His early shorts had to be transferred to digital and cleaned up a lot because those were shot on 16mm. A lot of these things are just new prints to replace the older ones that were just worn down. A lot of studios helped collaborate with us, too, to make these new prints. The retrospective will be great because people will be seeing these in the best possible conditions.
DS: If you could choose three films that you would love to see restored and bring to the Cinematheque what would they be?
BD: (laughs) Oh God, that’s tough. This really is the toughest question because it really is like a dream.

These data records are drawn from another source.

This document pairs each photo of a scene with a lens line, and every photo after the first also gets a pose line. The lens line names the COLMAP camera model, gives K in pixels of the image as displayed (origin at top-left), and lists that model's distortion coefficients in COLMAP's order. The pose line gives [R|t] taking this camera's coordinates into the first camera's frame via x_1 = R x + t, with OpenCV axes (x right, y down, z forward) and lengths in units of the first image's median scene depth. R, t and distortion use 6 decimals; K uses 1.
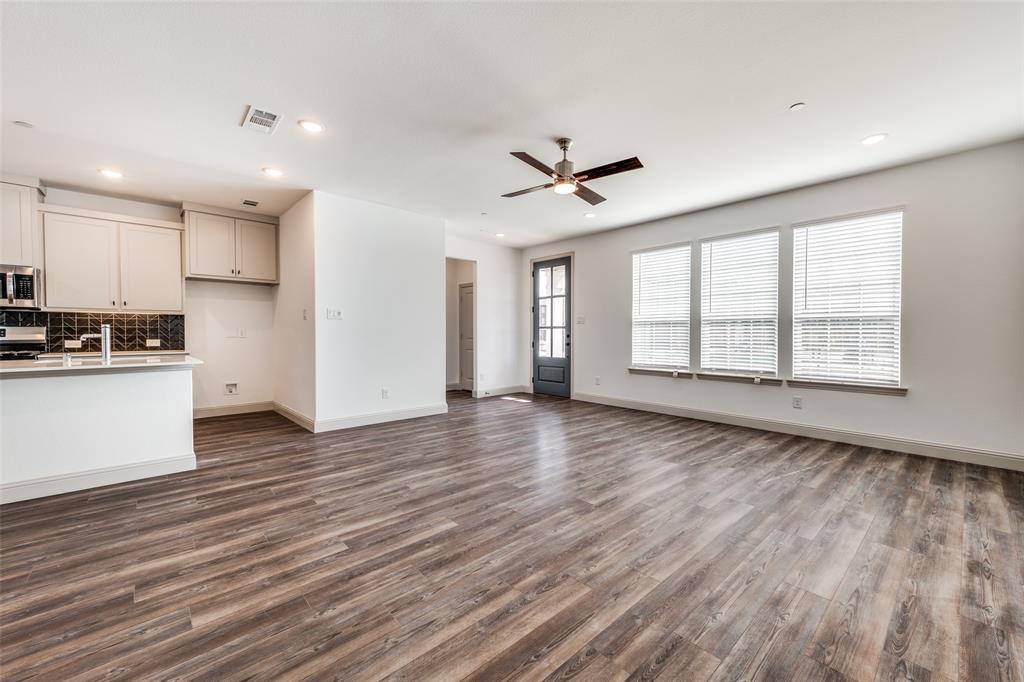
lens RADIAL K [[405.7, 0, 512.7], [0, 405.7, 337.7], [0, 0, 1]] dist [0.013674, -0.000532]
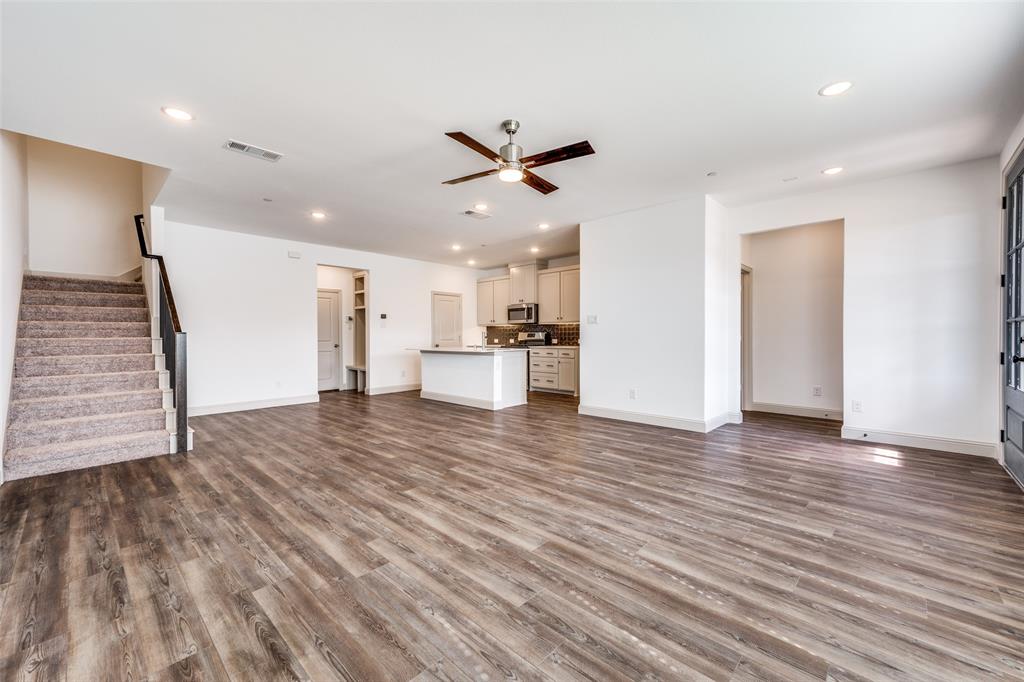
lens RADIAL K [[405.7, 0, 518.2], [0, 405.7, 335.7], [0, 0, 1]] dist [0.013674, -0.000532]
pose [[0.095032, -0.000992, -0.995474, 1.044139], [-0.005080, 0.999986, -0.001482, -0.008808], [0.995461, 0.005198, 0.095026, 0.950482]]
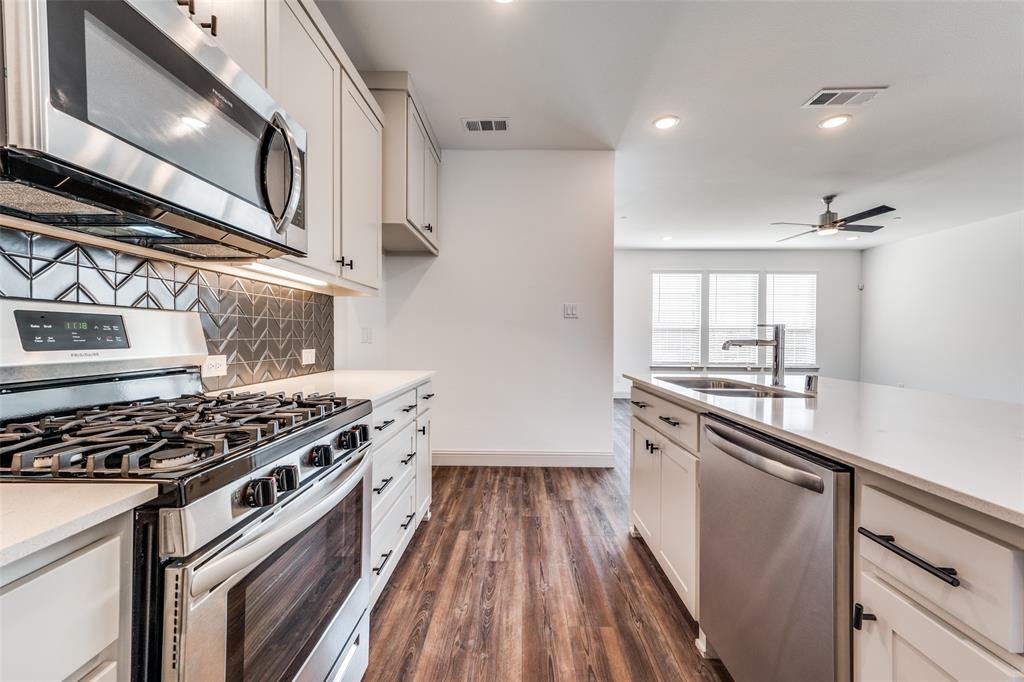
lens RADIAL K [[405.7, 0, 510.9], [0, 405.7, 342.7], [0, 0, 1]] dist [0.013674, -0.000532]
pose [[0.690565, -0.005612, 0.723249, -1.627251], [0.001315, 0.999978, 0.006503, -0.007171], [-0.723269, -0.003540, 0.690557, 0.844721]]
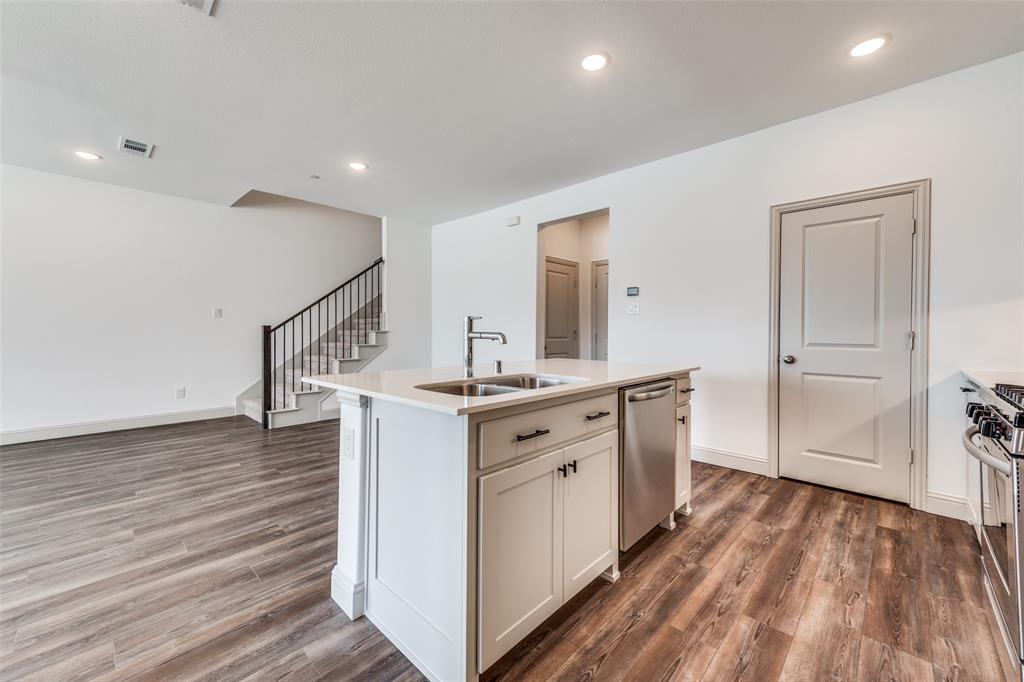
lens RADIAL K [[405.7, 0, 511.8], [0, 405.7, 330.3], [0, 0, 1]] dist [0.013674, -0.000532]
pose [[-0.997272, -0.003057, -0.073755, -0.977122], [-0.003353, 0.999987, 0.003897, -0.013272], [0.073742, 0.004134, -0.997269, 1.552155]]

One off the top of my head that I know of because I did the retrospective recently and I know it’s not restored is The Killing of a Chinese Bookie. Hopefully that one is in the slate sometime soon, because I know there’s been a lot of restoration of Cassavetes lately. The print was fine that we got, it was just a bit worn, but it would be great to see that in a restoration. Hopefully someone will get around to that one soon.
I would love to see Napoleon, the Abel Gance film, in the long version of it. The longest version I can get. I’ve seen the four hour version, but I think there’s a five and a half hour version. That would definitely be up there. There’s actually a lot of silent films that aren’t in the greatest shape though. There would be too many of those to choose from because there’s so many that need a lot of care.
Actually, a lot of restorations for a lot more recent stuff would be kind of nice, too, because for the past twenty years there’s kind of this window where they aren’t quite old enough to restore but they would be getting harder and harder to find.
DS: And a lot of those are from there era where films started getting shipped to over a thousand screens at a time and prints were just getting thrown out all the time to save space.
BD: Yeah, and oddly enough it’s those films where we often run into the most maddening trouble. Sometimes it’s hard to say if something needs restoration or not because I’m not always privy to the information on what kind of condition all the different elements are in. I know a film I would love to see restored that was a lot more widely seen would be Claire Denis’ US Go Home, an hour long film that she made. It’s rarely ever seen here in North America. It’s extremely hard to find a print of it. It was made for television and I think it’s up there with her best work and I would love to bring it here. I’m not quite sure if it needs restoration though, probably because it’s so hard to track down in the first place. (laughs) But that definitely needs to be seen here in North America.